### PASSAGE SHOWN

>>>

Next door is a friendly-looking neighbourhood Italian, with pizzas for eight or nine quid, veal escalopes or salmon with red pesto at £13.00 and, goodness me, can that be fillet steak for only £15.55? Surely, a gem like this deserves to thrive. It must be tough, up against the adjacent franchise. Let’s give the little guy a shot.

Five tables are full – or twenty-five are empty. It’s the day after the bank holiday, we reassure ourselves. Bound to be quiet. Perky staff, supervised by a brisk, whippet-thin manager, are unsurprisingly pleased to see us. Iceless, lemonless tap water arrives, house red (£11.95) is just about drinkable, and a shared starter seems like a good idea even if we will have to eat it with paper napkins. Disconcertingly soon after we order it, the waitress puts down the promising-sounding baked scamorza – smoked cheese – with courgettes in garlic, mint and chilli.

Good God.

Under a brown crust, a clump of synthetic cheese sits damply on the plate, like a half-submerged, forgotten tennis ball in winter. Its insides are a cold mass of chewy rubber. Scattered round it are haphazard chunks of green-brown courgette, cooked days ago, left in the fridge and now microwaved, mushier than soaked tissue paper. In the dim recesses of the imagination, there’s something tasty in this idea: hot, melting grilled cheese, fresh courgettes quickly sautéed, a light and spicy dressing. But this is a truly repugnant plate of food, suitable for convicted traitors or Girls Aloud fans. The garlic, mint and chilli? Not a whisper.

R and I have obviously made a terrible mistake. Pizzas appear: the ‘Colosseo’ for him, with parma ham, porcini, grana padano and truffle oil. Sounds good, doesn’t it? And indeed this signature dish, named for the restaurant itself, is almost passable, even with its pigskin-coloured, rawish, chewy dough, its bricky slabs of cheese and its ‘porcini’ tinned to irrecognisability. While the strange flecks of meat are (if they say so) ham from Parma, they most certainly are not Parma ham. Where are the strips of porkiness, thin as silk, for which the region is famed? Vincenzo Romano, Colosseo’s ludicrously-styled ‘Executive Chef’, certainly doesn’t know.

The best I can say for my calzone dell’ appia, indeed the best for this meal, is that the ingredients that the menu promised (artichokes and salami, since you ask) are there. A ladle of very old tomato sauce, thin, flavourless and cochineal, has been slopped on the poor thing, which now looks like a bleeding, shaved animal. R and I have walked for a long time, and I’m hungry, so I’ll try and eat some of it. But really, would anyone enjoy this? Lean back in tummy-rubbing satisfaction? Pronounce it so much as edible? Why send it out, then? Pungent capers make an otherwise somnambulant green salad vaguely more interesting, like a swear word on an episode of Countdown. But that’s all. The tastiest thing that Colosseo has to offer is a jarred caper.

From its ghost-town atmosphere, this restaurant is obviously suffering as business peels away into Pizza Express, doubtless taking some joie de vivre with it. Good. Colosseo doesn’t deserve any customers. With only a clutch of people every night, it has the chance to make its food as delicious as possible, producing careful plates of cheap, nourishing nosh. Build up a reputation. Get some regulars. Either it’s stuck in its ways, though, or it’s simply given up. The 10% service charge – rather than the universal 12.5% – is not designed to price things more fairly but because they know that a penny added to the cost of this dross is already an insult. If only we’d gone next door: Colosseo is one colossal failure.

Colosseo, 79 Victoria Street, London SW1
Tel. +44 (0)20 7222 3871

One and a half-course dinner for two, excluding drinks and service, costs £25.

Colosseo on Urbanspoon


  1. I've yet to read an altogether praising review on here Ollie. Maybe you should eat somewhere decent?
    Highly amusing anyway, good luck with it.

  2. '...like a swear word on Countdown' = brilliant.

    But hey, I'm a Girls Aloud fan...

  3. That was me by the way Ollie.

    God knows why it comes up as Emma.

<<<

### GIVEN DATA
>>>

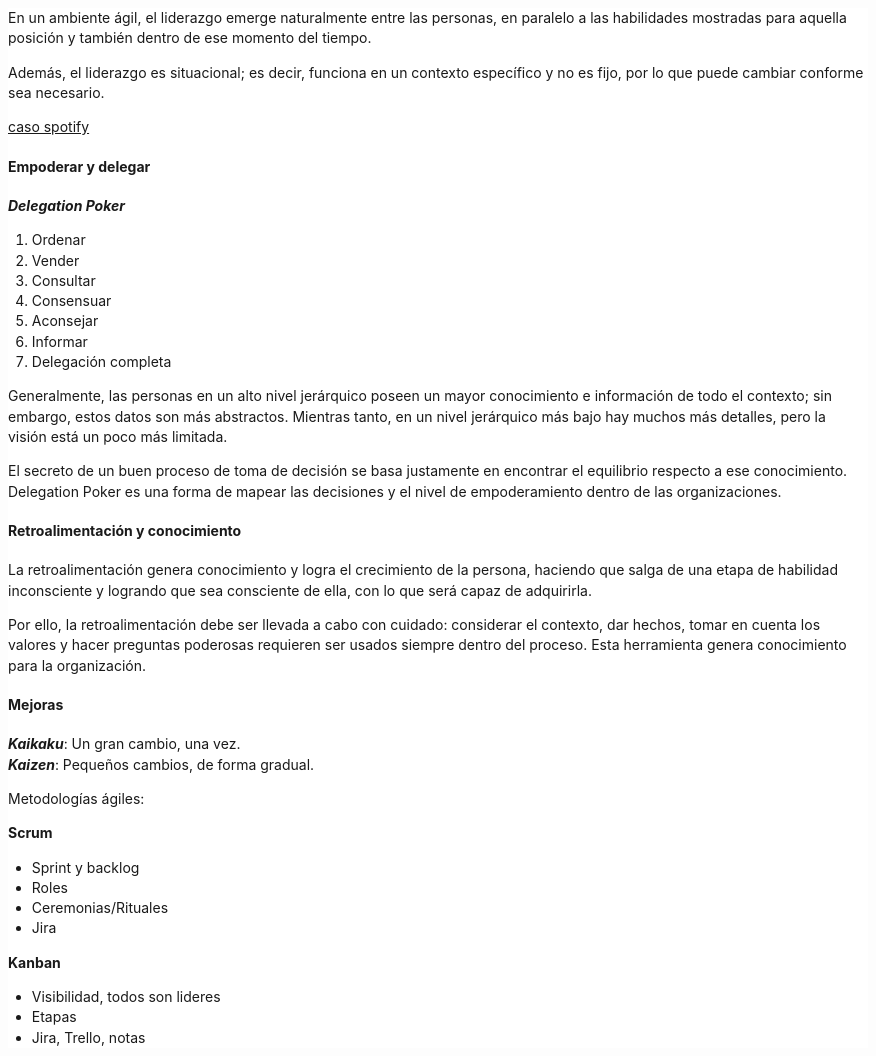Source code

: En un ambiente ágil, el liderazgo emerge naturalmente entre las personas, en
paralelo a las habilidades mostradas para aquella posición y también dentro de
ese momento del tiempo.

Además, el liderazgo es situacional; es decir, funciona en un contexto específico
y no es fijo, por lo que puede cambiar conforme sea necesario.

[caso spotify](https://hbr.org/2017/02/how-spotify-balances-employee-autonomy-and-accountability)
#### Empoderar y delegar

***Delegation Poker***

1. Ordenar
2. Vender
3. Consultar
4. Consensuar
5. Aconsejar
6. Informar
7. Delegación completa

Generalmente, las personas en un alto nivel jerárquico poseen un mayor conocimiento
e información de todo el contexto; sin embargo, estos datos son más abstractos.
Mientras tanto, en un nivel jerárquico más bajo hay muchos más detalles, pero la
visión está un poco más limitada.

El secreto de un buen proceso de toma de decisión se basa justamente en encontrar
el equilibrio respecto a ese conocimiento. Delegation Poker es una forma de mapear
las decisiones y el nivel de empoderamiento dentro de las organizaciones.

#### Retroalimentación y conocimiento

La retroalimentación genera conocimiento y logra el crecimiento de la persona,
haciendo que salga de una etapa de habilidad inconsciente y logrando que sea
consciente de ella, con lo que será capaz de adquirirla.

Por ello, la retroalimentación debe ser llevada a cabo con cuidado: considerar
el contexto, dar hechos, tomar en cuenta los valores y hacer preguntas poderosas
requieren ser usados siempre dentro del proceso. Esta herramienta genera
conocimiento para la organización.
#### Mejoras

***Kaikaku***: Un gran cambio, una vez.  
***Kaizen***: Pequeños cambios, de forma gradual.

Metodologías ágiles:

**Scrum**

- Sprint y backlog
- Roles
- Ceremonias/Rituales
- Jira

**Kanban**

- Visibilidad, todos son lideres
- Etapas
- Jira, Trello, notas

<<<
>>>

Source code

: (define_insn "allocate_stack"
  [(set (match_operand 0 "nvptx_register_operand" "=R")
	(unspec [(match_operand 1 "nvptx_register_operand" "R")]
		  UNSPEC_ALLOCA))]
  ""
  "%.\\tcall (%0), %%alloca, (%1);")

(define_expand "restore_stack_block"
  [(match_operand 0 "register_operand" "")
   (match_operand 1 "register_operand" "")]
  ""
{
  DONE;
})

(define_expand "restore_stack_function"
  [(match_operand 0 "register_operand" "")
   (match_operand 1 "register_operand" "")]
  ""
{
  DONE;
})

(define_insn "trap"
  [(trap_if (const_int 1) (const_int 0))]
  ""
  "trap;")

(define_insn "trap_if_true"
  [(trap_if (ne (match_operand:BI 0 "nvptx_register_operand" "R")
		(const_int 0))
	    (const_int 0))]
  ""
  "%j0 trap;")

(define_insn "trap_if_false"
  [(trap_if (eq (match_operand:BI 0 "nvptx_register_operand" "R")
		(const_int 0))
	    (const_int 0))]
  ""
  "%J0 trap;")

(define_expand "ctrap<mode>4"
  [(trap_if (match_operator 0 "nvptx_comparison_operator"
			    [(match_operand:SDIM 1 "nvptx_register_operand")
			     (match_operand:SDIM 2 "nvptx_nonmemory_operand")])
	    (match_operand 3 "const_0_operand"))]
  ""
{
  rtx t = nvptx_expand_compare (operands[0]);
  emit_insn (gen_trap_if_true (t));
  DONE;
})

<<<

### WORK TO BE COMPLETED
Echo everything from "2. '...like a" down to "up as Emma." in the restaurant review, character for character.

### EXERCISE ANSWER
2. '...like a swear word on Countdown' = brilliant.

    But hey, I'm a Girls Aloud fan...

  3. That was me by the way Ollie.

    God knows why it comes up as Emma.